Passage =>
One of Sansom’s most estimable traits – which differentiates him from the zillion of other writers setting their novels in the era of Henry VIII, Elizabeth I or even during the years in between – is that he really brings home what ordinary citizens lived like and what the consequences of all those back-and-thro religious changes (one year’s heresy being next year’s orthodoxy, and vice versa) were, as well as the consequences of Henry’s costly (and ineffectual) wars. The last novel, Lamentation was a bit atypical in that because Shardlake’s main client there was Catherine Parr, the cast was more noble-heavy than usual. This novel, otoh, goes in the other direction: the nobility (including the royal part of same) only makes cameo appearances, while the brewing rebellion – due to years and years of Henrician mismanagment followed up by two years of, in this telling, more mismanagment by Edward Seymour – and the poverty and countless injustices it hails from is told via the our hero, who visits Norwich due to *Spoiler* sending him there to assist a distant relation accused of murder, ending up with the rebels.

(He still solves the case, though, which gets much more prominence than last novel’s murder got, and is skillfully interwoven with the political plot – Matthew Shardlake meets many of the later players via said case first.)

The various new characters in Norfolk are vividly drawn, and despite the end being obvious (even if you’ve never heard of this particular rebellion before, you’re probably aware the reign of Edward VI didn’t include reforms that wouldn’t happen in England until Cromwell, O, not T), I came to care a lot about them and dreaded what was bound to happen. But of course I remained majorly invested in our recurring cast. Lamentation ended with a big rift due to the events in that novel, which continues into to this one, but eventually a pleasing spoilery event takes place. ) Moreover, the new kid on the block, Nicholas, continues to be a good addition to the cast – he’s different from Barak as Shardlake’s assistant both due to his (gentry) background and his character, he gets character development and growth in this novel, and because of his background, his pov on the rebellion early on is really different from Matthew’s and Barak’s without Nicholas being vilified for this.

Another strength of these novels is that the humanity of our hero remains strong: he’s the only one who doesn’t lose sight of the murder victim and what she’s been through when most other characters are far more invested in the results her death had.

Work request 1 => According to the Shardlake review, who was Shardlake's main client in the novel Lamentation?
Work request 2 => Carry on the review of Sansom's Shardlake novel, picking up right after its final sentence.

Record set =>
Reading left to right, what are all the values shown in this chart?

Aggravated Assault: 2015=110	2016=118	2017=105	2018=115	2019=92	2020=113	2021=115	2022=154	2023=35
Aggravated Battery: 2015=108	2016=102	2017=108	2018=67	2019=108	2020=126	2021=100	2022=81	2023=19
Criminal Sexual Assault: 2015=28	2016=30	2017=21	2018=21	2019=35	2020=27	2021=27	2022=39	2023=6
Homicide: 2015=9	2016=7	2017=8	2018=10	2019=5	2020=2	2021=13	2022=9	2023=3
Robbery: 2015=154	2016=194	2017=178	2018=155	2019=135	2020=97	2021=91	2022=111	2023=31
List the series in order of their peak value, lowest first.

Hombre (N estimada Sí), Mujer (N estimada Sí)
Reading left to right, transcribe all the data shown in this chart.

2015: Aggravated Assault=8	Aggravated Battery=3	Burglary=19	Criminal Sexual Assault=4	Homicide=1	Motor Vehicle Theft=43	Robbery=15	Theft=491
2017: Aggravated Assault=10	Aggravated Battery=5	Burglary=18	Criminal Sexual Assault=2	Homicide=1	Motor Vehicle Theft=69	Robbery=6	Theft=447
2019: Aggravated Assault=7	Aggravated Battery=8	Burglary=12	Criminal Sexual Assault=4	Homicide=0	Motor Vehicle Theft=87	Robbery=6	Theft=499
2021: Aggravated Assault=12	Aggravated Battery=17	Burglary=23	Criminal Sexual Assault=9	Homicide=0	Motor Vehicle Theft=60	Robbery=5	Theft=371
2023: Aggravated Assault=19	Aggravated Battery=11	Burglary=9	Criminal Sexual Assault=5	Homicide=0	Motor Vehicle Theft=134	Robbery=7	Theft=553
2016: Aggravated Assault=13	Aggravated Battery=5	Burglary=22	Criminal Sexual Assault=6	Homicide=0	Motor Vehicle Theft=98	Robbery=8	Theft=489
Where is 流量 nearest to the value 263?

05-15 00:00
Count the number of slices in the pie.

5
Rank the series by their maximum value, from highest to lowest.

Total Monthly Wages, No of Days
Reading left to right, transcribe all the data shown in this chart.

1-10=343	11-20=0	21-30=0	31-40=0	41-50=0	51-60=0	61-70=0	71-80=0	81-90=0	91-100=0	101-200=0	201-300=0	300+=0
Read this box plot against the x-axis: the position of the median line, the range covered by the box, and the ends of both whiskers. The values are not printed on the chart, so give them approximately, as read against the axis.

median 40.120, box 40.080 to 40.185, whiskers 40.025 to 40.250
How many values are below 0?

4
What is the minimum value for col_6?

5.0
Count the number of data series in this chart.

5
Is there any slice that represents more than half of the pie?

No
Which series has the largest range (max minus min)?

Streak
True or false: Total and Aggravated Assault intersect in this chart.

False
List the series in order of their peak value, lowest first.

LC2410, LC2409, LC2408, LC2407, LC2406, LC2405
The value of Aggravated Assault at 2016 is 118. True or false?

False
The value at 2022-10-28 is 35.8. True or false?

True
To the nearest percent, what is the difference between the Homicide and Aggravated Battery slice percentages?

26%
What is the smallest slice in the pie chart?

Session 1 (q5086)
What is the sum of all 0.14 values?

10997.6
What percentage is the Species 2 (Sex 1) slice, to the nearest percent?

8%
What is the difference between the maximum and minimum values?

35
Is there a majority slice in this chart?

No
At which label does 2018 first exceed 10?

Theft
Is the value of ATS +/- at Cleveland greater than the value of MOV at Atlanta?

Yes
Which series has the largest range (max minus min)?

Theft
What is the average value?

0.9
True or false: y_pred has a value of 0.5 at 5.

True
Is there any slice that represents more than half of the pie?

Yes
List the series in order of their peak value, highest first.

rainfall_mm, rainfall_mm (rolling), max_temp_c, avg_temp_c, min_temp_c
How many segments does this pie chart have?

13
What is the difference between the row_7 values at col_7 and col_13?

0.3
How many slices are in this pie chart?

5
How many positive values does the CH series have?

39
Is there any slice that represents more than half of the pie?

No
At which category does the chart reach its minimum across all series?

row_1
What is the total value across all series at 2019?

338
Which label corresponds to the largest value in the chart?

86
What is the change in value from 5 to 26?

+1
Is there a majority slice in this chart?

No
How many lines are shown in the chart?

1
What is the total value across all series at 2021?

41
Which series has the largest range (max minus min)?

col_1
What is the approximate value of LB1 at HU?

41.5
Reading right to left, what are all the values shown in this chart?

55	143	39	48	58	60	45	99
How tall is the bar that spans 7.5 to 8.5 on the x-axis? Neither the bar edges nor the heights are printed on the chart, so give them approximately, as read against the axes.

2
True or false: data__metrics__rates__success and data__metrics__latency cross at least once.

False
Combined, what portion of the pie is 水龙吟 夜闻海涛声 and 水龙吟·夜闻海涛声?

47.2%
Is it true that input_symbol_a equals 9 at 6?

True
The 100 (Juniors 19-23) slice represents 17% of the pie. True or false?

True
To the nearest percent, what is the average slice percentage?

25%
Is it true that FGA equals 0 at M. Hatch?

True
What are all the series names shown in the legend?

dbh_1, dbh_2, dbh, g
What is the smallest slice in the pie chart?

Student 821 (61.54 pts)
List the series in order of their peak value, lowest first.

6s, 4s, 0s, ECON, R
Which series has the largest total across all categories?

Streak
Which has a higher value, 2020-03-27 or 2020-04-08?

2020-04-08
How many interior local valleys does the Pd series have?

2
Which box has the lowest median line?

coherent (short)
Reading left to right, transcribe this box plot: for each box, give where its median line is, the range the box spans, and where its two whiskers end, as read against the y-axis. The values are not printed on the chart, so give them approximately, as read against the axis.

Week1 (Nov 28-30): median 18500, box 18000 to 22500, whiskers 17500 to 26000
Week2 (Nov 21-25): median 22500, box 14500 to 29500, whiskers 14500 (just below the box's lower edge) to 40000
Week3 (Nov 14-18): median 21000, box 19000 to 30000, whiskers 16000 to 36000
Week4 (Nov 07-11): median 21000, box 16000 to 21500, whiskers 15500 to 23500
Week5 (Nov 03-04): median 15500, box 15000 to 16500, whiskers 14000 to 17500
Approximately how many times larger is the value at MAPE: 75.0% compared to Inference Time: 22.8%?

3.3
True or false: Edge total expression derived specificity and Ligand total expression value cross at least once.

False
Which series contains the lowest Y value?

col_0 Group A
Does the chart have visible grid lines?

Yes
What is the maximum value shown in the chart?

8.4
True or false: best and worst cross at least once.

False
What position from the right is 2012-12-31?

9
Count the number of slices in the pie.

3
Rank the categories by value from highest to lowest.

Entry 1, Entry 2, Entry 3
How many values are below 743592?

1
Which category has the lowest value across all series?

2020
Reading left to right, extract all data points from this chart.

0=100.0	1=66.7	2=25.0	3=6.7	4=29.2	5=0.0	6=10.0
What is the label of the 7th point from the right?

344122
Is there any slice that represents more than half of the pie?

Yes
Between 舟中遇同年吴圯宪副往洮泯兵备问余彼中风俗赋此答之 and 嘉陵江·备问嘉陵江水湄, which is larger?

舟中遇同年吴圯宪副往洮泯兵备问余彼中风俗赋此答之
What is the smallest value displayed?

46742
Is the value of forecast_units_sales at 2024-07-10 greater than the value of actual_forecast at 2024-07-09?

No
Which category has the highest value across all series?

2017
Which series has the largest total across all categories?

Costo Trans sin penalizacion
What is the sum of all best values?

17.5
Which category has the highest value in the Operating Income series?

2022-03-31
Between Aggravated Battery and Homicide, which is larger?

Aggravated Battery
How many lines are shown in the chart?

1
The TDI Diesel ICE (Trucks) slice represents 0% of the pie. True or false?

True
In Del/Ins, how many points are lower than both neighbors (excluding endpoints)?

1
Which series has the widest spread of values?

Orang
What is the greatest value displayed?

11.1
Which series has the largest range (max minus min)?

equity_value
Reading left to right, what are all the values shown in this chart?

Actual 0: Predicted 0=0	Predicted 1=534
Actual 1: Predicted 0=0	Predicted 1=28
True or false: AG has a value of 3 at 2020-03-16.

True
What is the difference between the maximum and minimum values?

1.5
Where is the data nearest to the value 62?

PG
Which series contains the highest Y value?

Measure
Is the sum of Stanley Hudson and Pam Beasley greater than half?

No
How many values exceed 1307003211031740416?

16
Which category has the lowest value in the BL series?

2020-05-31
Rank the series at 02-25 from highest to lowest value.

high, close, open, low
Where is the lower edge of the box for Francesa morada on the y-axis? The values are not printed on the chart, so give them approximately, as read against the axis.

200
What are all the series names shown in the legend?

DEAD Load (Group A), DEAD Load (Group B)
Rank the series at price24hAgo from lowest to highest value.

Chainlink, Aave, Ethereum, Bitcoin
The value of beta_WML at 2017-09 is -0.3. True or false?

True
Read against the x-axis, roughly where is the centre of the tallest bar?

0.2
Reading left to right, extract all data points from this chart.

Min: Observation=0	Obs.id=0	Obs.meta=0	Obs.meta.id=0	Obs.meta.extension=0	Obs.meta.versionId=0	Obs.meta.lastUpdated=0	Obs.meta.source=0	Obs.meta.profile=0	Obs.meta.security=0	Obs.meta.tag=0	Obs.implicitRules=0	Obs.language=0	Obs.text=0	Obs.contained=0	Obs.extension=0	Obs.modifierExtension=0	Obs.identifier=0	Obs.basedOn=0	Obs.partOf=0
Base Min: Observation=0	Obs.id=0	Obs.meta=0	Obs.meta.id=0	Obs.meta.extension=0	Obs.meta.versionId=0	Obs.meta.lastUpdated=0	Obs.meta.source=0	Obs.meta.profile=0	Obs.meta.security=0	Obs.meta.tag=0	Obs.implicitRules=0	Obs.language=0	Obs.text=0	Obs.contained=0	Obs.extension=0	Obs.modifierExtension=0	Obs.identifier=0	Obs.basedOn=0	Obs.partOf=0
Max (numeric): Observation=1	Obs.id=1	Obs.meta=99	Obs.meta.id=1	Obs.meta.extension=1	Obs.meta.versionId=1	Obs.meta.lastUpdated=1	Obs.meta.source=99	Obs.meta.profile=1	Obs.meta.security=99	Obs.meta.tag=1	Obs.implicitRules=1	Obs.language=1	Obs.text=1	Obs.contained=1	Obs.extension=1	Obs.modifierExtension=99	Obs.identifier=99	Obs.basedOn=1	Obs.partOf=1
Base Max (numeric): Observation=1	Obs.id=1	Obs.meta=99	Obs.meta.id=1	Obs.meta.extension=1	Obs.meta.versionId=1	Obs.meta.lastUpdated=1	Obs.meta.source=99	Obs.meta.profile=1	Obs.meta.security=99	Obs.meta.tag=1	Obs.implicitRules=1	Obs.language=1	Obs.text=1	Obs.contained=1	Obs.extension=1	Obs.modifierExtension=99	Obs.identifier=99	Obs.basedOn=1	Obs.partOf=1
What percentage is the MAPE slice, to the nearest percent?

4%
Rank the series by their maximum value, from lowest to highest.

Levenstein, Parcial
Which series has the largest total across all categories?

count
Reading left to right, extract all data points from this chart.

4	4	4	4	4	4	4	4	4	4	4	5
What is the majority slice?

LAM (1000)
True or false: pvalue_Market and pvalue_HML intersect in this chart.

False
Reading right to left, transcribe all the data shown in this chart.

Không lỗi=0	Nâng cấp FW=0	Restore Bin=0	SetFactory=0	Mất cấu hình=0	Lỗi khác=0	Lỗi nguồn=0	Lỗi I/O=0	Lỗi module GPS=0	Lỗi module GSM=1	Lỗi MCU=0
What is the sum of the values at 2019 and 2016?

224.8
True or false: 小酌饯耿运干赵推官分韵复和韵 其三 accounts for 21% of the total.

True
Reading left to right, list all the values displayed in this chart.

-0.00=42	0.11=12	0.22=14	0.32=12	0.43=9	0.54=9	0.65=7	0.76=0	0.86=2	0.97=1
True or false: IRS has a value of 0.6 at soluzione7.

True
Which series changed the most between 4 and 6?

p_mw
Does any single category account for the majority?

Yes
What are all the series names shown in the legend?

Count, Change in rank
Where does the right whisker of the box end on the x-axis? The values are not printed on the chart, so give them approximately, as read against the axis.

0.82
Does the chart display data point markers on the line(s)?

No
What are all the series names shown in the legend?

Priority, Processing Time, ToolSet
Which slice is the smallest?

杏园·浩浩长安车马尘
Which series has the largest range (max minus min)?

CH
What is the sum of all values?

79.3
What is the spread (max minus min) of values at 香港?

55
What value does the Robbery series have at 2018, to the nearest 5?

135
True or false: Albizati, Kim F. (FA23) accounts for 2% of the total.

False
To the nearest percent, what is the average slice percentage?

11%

Expected output 1 => Catherine Parr.

Expected output 2 =>
Nitpicks: at one point, Matthew is told an information which some pages later is told to him again and treated as news by our narrator, which made me wonder whether Sansom’s editor didn’t catch it or whether Matthew was uncharacteristically obtuse regarding what „he interfered with her“ means in the context it’s told.

Also, it’s a rule in this series that Matthew will always dislike the girls his assistants fall in love with first, even if he later changes his mind about them. Look, author, at some point, you’re starting to look coy about what we’re supposed to take from this tendency.

Best in-joke for the Tudor lore wise: very late in the novel, it’s mentioned in conversation that the Earl of Warwick’s younger son Robert has met a girl in Norfolk, „old Robsart’s daughter“, whom he wants to marry. This has nothing to do with anything in the novel and is just idle gossip of no interest to our hero, but his source adds the obligatory „marry young, regret later“ comment in case you’ve missed which future famous historical mystery has just been set up.

In conclusion: the series remains top quality, and I look forward to the next one.

On to events a century earlier:

Day 20 ~ What do you like best about The Medici?

Like The Borgias in their heyday (i.e. the first two seasons), it provides me with interesting characters and complex relationships which now and then even fit really well with their historical context, even if just as often fantasy rules, and does this in exceedingly beautiful Renaissance surroundings.